EU members can, in certain cases, refuse to enforce Polish arrest warrants, the EU's top court has ruled. Previously, a Polish man cited changes to Poland's judiciary as a reason for halting his extradition from Ireland.

A French-language sign at the entrance to the European Court of Justice
Image: picture-alliance/dpa/J. Warnand

On Wednesday, the European Court of Justice (ECJ) ruled against extraditing suspects to Poland if there are "serious and fact-based grounds" to believe that they would not receive a fair trial.

The ruling concerns a Polish man in Ireland who argued that recent changes to Poland's judiciary harmed his chances of being treated fairly. The man is suspected of drug trade.

In recent years, Poland's ruling Law and Justice (PiS) party has been working to place courts under tighter control by the executive branch. Among other steps, the parliament now has power to choose members of the National Council of the Judiciary, whose job is to oversee judicial impartiality. More recently, the lawmakers changed retirement age for the Supreme Court judges, which critics believe was aimed at ousting the most experienced judges and stacking the body with government supporters. The Supreme Court and its chief, Malgorzata Gersdorf, are opposing the move.

Read more: Poland ex-President Lech Walesa leads fight against judicial reform

The EU has sharply criticized the reforms, with the European Commission launching an official warning process and finding there was a "clear risk of a serious breach of the rule of law."

Two-step check for extradition

The Luxembourg-based ECJ cited the proceedings in its explanation of Wednesday's ruling, adding that "maintaining the independence of judicial authorities is essential in order to ensure the effective judicial protection of individuals."

At the same time, the EU judges stressed that refusing extradition must be an exception and not a rule.

Read more: Polish Senate speaker says his party is 'not anti-Europe'

Before denying an extradition, a court must take two steps, the judges said.

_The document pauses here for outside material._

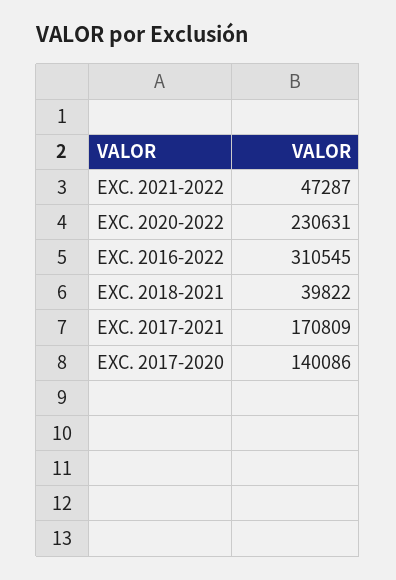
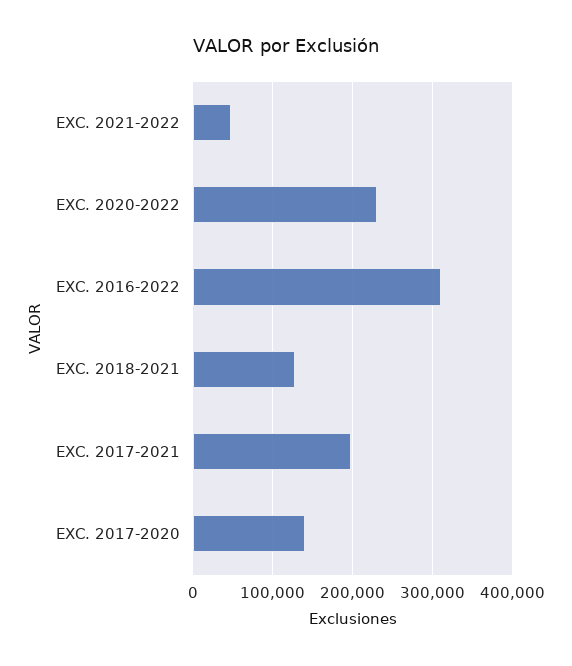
EXC. 2018-2021: 39822 -> 130000
EXC. 2017-2021: 170809 -> 200000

Firstly, it must determine if the courts in the country of destination are able to decide independently and without outside pressure. The decision needs to be based on "objective, reliable, specific and properly updated" material. If the courts are found not to be independent in general, the outside court must then determine that the person facing extradition would be harmed by the deficiencies.

Regarding the suspected drug dealer in Ireland, the ECJ also confirmed to the Irish High Court that it was possible for Warsaw to offer guarantees of a fair trial.